### [Supplied records]
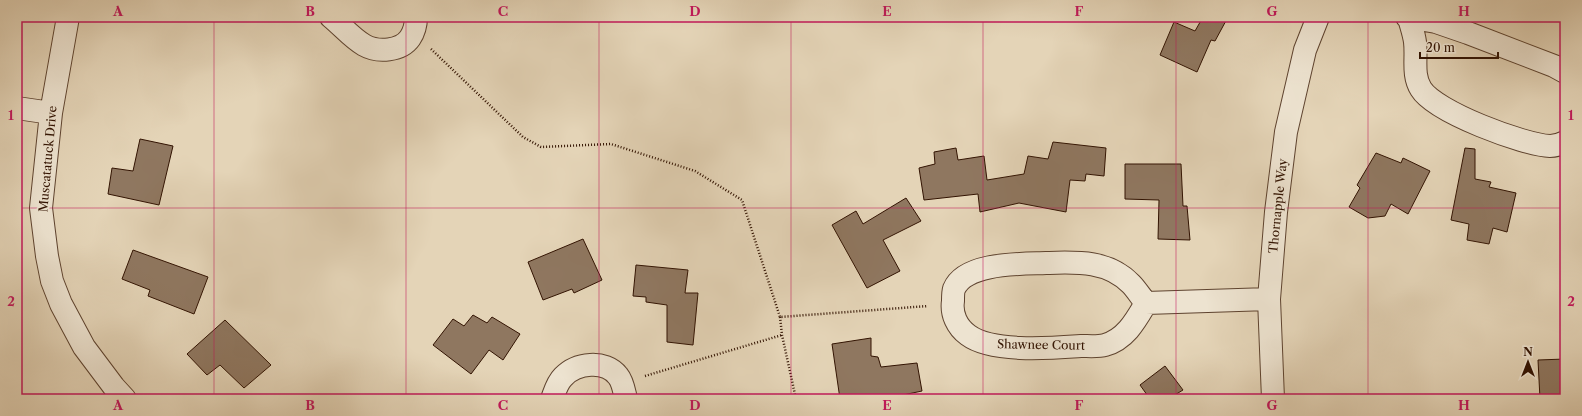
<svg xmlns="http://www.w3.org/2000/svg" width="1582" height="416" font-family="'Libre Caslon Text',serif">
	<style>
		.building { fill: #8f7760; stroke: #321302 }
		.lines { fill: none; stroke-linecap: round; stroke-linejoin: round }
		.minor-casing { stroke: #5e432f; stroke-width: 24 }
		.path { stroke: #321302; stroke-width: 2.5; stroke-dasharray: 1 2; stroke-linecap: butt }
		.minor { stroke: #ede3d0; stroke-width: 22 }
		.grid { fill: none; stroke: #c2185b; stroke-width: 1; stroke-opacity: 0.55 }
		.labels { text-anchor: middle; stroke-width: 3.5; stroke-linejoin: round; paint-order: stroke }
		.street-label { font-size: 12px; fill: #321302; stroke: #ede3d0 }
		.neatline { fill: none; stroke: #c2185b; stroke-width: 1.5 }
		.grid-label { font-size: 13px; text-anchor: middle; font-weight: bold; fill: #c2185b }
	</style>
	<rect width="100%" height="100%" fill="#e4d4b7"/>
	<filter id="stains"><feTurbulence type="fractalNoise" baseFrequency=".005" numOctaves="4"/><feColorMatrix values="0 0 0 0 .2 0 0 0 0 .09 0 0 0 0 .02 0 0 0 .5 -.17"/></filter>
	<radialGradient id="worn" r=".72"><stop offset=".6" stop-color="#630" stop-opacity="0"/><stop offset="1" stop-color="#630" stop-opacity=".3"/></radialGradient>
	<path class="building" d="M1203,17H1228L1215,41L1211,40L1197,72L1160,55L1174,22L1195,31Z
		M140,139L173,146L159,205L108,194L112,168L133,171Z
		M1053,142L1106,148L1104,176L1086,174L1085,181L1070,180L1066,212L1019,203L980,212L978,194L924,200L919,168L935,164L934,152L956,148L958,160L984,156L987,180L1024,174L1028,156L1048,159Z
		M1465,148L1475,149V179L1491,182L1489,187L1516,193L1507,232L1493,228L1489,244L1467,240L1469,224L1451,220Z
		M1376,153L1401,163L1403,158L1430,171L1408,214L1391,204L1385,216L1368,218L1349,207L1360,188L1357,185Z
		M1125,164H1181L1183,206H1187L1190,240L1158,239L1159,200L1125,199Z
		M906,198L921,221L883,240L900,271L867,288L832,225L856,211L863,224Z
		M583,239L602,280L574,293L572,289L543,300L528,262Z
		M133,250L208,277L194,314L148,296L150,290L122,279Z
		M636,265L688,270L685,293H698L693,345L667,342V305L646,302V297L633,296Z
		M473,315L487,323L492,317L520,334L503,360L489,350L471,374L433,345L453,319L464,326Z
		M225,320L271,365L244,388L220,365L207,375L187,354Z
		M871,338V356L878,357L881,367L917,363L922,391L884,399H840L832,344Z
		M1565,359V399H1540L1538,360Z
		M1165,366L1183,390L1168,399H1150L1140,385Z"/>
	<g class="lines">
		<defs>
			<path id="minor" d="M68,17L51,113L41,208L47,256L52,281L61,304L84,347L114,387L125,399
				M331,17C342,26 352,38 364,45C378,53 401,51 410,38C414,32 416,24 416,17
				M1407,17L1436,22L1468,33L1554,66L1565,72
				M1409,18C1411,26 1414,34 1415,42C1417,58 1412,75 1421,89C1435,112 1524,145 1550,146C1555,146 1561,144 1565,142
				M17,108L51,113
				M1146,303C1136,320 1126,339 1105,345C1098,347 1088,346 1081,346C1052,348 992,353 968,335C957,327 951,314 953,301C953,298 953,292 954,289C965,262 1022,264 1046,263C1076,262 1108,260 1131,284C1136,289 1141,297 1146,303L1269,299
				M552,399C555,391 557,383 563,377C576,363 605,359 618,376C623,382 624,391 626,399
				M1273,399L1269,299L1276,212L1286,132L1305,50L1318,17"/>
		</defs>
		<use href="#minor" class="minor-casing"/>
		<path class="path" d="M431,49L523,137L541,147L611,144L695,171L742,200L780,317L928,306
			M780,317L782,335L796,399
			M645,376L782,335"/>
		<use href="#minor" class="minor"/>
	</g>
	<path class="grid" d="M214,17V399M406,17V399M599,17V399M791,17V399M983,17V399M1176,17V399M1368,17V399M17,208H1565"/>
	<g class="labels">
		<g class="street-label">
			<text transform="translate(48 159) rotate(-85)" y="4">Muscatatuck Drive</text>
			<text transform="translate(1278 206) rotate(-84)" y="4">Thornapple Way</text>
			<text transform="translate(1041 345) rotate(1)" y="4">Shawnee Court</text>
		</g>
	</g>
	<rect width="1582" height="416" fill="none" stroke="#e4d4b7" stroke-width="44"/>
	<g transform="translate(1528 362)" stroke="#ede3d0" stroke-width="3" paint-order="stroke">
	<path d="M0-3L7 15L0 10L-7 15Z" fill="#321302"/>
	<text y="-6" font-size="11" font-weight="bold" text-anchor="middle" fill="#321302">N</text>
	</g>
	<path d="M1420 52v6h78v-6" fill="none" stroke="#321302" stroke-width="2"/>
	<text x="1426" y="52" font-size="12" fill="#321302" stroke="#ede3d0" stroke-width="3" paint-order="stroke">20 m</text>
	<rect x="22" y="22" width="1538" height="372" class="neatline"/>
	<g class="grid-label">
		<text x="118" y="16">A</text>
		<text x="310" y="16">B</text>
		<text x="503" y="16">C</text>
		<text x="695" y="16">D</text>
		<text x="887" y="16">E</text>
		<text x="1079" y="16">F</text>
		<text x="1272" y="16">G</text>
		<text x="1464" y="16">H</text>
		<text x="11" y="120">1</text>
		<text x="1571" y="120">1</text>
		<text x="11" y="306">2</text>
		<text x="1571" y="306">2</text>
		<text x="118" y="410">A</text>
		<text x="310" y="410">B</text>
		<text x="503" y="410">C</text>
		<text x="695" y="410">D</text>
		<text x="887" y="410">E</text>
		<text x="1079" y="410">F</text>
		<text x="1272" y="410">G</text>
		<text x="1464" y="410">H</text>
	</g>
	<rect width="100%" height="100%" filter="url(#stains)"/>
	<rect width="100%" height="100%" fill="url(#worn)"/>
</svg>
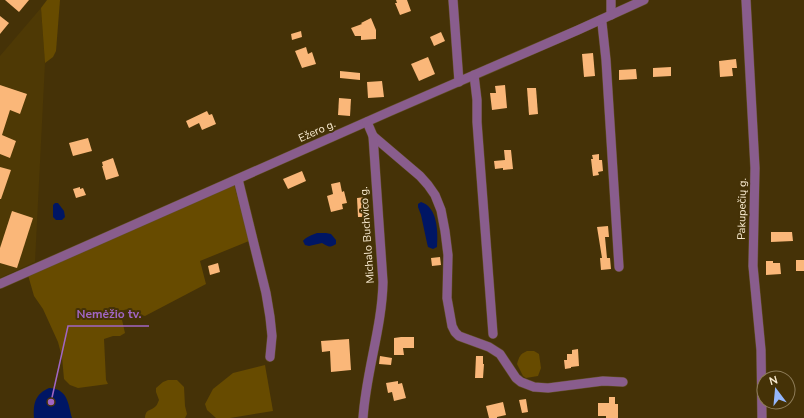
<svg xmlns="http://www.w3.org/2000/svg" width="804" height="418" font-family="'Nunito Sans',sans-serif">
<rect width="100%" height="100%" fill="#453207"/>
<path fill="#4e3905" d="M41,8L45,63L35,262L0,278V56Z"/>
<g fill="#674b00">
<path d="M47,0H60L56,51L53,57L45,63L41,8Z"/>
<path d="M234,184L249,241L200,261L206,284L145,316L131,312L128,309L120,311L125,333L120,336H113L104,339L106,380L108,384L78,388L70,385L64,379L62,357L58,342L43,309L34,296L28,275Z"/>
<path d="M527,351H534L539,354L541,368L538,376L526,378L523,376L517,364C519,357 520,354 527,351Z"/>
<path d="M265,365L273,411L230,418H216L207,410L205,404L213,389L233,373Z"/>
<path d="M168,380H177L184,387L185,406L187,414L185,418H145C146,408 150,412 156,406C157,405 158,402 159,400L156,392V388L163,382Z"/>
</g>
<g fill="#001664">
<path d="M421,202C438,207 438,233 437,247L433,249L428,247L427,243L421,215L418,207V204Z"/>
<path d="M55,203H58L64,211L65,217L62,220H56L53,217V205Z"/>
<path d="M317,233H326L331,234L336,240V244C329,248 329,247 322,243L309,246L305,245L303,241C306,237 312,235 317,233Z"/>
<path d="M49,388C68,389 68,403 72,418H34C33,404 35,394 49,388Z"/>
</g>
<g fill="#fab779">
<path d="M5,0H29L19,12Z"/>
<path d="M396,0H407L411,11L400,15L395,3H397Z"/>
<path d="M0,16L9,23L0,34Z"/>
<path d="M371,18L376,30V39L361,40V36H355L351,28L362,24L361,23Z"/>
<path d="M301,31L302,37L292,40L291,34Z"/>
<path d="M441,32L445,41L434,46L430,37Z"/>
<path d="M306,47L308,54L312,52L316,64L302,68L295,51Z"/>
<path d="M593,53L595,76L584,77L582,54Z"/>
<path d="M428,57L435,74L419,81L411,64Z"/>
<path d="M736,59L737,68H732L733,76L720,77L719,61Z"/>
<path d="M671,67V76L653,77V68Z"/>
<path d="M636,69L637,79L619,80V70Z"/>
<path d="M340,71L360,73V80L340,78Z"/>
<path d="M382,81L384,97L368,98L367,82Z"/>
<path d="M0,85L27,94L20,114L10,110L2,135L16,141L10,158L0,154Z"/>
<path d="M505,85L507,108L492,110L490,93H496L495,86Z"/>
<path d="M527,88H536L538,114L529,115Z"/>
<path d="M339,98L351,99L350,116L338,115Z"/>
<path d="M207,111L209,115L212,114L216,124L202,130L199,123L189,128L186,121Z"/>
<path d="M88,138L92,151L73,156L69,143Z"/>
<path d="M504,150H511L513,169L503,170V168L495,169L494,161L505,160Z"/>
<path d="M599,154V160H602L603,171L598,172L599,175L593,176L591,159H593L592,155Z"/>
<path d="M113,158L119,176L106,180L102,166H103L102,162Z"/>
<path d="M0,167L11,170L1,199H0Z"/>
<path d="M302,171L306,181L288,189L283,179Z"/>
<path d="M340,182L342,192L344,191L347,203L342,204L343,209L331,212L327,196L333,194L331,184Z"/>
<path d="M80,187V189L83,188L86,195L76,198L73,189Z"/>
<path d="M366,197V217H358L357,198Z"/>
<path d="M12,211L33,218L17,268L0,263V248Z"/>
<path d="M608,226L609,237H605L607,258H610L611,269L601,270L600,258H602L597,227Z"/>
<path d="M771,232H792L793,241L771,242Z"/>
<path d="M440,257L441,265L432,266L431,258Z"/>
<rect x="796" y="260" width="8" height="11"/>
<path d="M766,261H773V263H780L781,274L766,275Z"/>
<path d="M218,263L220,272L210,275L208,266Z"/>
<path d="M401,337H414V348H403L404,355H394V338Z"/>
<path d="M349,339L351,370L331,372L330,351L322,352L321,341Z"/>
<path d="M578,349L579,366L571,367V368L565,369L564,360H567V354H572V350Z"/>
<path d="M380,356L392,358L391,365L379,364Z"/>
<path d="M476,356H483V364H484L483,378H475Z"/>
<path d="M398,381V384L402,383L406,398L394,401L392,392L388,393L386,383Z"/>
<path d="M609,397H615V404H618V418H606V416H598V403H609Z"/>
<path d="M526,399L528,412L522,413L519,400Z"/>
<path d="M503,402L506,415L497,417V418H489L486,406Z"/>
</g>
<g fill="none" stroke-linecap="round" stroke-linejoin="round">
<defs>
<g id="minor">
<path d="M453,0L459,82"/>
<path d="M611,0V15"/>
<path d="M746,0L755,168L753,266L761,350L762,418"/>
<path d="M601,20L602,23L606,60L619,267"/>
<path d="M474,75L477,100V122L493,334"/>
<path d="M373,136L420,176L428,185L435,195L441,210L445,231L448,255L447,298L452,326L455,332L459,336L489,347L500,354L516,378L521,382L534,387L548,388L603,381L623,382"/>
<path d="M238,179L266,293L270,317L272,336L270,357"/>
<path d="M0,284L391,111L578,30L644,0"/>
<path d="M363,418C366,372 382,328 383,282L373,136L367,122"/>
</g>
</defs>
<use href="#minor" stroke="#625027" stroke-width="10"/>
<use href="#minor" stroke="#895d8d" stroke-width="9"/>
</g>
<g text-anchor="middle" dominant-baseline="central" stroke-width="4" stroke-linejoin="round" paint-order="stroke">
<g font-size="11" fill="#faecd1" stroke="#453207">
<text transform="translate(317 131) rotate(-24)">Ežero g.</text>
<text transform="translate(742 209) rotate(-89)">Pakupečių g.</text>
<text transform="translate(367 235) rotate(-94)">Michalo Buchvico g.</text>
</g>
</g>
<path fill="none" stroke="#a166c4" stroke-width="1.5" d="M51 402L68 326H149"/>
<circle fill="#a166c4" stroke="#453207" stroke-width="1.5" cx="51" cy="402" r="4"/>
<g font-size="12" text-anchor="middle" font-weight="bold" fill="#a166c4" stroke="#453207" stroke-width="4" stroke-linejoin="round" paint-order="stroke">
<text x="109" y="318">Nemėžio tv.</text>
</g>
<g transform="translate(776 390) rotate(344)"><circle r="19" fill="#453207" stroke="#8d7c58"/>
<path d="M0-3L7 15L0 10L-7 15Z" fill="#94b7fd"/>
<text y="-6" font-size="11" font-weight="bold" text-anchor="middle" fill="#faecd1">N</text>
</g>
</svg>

### [What you are asked to do]
For each line of the material that contains the word "worn", make a copy.

### [Answer for this exercise]
	<radialGradient id="worn" r=".72"><stop offset=".6" stop-color="#630" stop-opacity="0"/><stop offset="1" stop-color="#630" stop-opacity=".3"/></radialGradient>
	<rect width="100%" height="100%" fill="url(#worn)"/>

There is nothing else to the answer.